And it uses the ca0106 driver.  If you try to use the emu10k1, you won't get sound, or you'll get static, I forget which.  If I can find a decent card for around $10-$20 with onboard mixing, I'd probably put that card in and take the 24-bit out, soley because of the mixing issues I'm having trying to figure out which apps have to be set to dmixer, which to dmix, and which ones can't use anything other than on-board mixing.

----------

## vandorp

He Mic,

 *micmac wrote:*   

> 
> 
> Some (many actually) cards output "computer noise" over their analog outs. The 2496 doesn't. So it makes sense to decide if you use them instead of spdif out by looking at the DACs of your amp and your soundcard. 
> 
> 

 

I appreciate your concern, but my amp doen't have anything digital in it, so I had to fetch myself an external dac. It's a musical Fidelity x-24k http://www.stereophile.com/digitalsourcereviews/825/. Trust me, it sounds better than a sound card - any sound card  :Very Happy:  In fact, the thing is kinda overkill, but I found a used one for a good price. They don't make 'm anymore so you have to buy 'm used anyways. Also, the cable length is 11 metres here, which really doesn't help sound quality when using analog outputs. I know S/PDIF is only spec'd to 5 metres, but when using a thick coax cable with fat gold plated plugs, you can go way above the spec.
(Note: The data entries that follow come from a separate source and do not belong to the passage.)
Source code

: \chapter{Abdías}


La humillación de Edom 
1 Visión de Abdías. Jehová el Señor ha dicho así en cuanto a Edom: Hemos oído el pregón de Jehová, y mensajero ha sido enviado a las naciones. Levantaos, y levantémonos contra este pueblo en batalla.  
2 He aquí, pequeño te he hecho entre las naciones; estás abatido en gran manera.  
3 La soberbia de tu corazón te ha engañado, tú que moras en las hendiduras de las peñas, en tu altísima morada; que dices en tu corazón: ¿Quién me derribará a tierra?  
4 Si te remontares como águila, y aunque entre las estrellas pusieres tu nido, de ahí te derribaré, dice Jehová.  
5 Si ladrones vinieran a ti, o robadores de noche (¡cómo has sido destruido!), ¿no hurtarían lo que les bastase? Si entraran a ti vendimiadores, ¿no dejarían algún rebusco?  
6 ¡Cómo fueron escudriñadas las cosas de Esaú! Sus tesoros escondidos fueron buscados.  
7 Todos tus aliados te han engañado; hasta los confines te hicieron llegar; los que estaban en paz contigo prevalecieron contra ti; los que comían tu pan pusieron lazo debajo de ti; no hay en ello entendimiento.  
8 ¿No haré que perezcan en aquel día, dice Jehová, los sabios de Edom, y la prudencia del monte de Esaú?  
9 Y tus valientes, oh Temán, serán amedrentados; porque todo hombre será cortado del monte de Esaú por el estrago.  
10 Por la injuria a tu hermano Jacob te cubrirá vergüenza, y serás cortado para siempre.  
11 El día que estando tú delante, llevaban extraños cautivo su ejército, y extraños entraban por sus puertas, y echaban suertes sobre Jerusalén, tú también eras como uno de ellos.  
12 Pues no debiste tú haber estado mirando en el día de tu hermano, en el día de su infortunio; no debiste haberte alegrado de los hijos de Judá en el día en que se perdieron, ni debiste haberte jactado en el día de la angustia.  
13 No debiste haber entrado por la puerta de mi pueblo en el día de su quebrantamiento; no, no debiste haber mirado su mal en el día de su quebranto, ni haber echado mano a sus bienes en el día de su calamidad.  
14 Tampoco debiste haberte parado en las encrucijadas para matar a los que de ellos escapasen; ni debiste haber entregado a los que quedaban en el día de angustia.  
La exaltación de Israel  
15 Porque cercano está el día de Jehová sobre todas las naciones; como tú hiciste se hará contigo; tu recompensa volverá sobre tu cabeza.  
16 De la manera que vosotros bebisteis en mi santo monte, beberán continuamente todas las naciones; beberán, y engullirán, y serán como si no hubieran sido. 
I know because it works flawless here  :Very Happy: 

 *micmac wrote:*   

> 
> 
> and if my digi amp featured a really decent DAC I would have also bought a much cheaper card, so I guess you're just using stereo, too.
> 
> 

 

Yes, only stereo here. What do you mean by a much cheaper card? Are there S/PDIF cards that are much cheaper and have good linux support? Guess I didn't do my research very well then  :Shocked:  Mind you that the 2496 doesn't resample the digital signal, some cheaper cards do...

Bas

----------

## gnychis

okay, to update this post...

bertaboy, and others, I got a Sound Blaster Live 5.1 card off of ebay for $16 shipped, and it is amazing in linux.  I use the emu10k1 alsa module with it, and it is beautiful.  It sounds so much better than the card you have bertaboy, because that is the last card I tried, and i also had to use ca0106.  Trust me, $16 for a Sound Blaster Live 5.1 card off of ebay is very worth it.
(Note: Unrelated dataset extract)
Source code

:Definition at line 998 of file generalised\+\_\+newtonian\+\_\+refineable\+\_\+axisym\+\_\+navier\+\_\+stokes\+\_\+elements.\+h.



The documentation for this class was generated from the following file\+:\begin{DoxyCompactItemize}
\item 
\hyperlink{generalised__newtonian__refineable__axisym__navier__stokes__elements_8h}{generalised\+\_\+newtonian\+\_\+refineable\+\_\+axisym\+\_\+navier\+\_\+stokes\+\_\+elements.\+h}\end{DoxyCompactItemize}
Go for it bertaboy!  :Smile: 

----------

## bertaboy

 *hedpe wrote:*   

> okay, to update this post...
> 
> bertaboy, and others, I got a Sound Blaster Live 5.1 card off of ebay for $16 shipped, and it is amazing in linux.  I use the emu10k1 alsa module with it, and it is beautiful.  It sounds so much better than the card you have bertaboy, because that is the last card I tried, and i also had to use ca0106.  Trust me, $16 for a Sound Blaster Live 5.1 card off of ebay is very worth it.
> 
> Go for it bertaboy! 

 

I wouldn't necessarily say it sounds "so much better".  I'd just say that it's much less of a headache.  I've had a 5.1 in my computer, and it just worked.  The 24-bit works, jut not with everything (mplayer has problems, along with mixing).  But, I figure that for what I'm using my computer for, it'll be fine.  The only way I'd switch soundcards is if I got another one for free, or if I traded my for someone else's.  I don't really want to put any more money into my computer, now that tuition and all are much, much closer.

----------

## longship

 *gnychis wrote:*   

> Hey all,
> 
> I have officially struck out twice on sound cards in linux.  My onboard sound is really crappy in linux (inte8x0), i hear the hard drive and interference through it (though i also heard all that in windows).  It just sounds ehhhh, not great.
> 
> I also bought another sound card, a Creative Audigy LS, and for some reason, everyone who owns the card can only get mono from the card with alsa.  I obviously want better sound than mono.
> ...

 

The M-Audio Revolution 5.1 card is a steal at under $80US at NewEgg.

According to what I've read about this card, it has better audio specs than the Audiophile 2496 and has 5.1 output on top of that.  There's also the Revolution 7.1 which costs a little more.

According to the ALSA sound card matrix, the 5.1 is fully supported.  I would think that the envy24control program works with it, too.

----------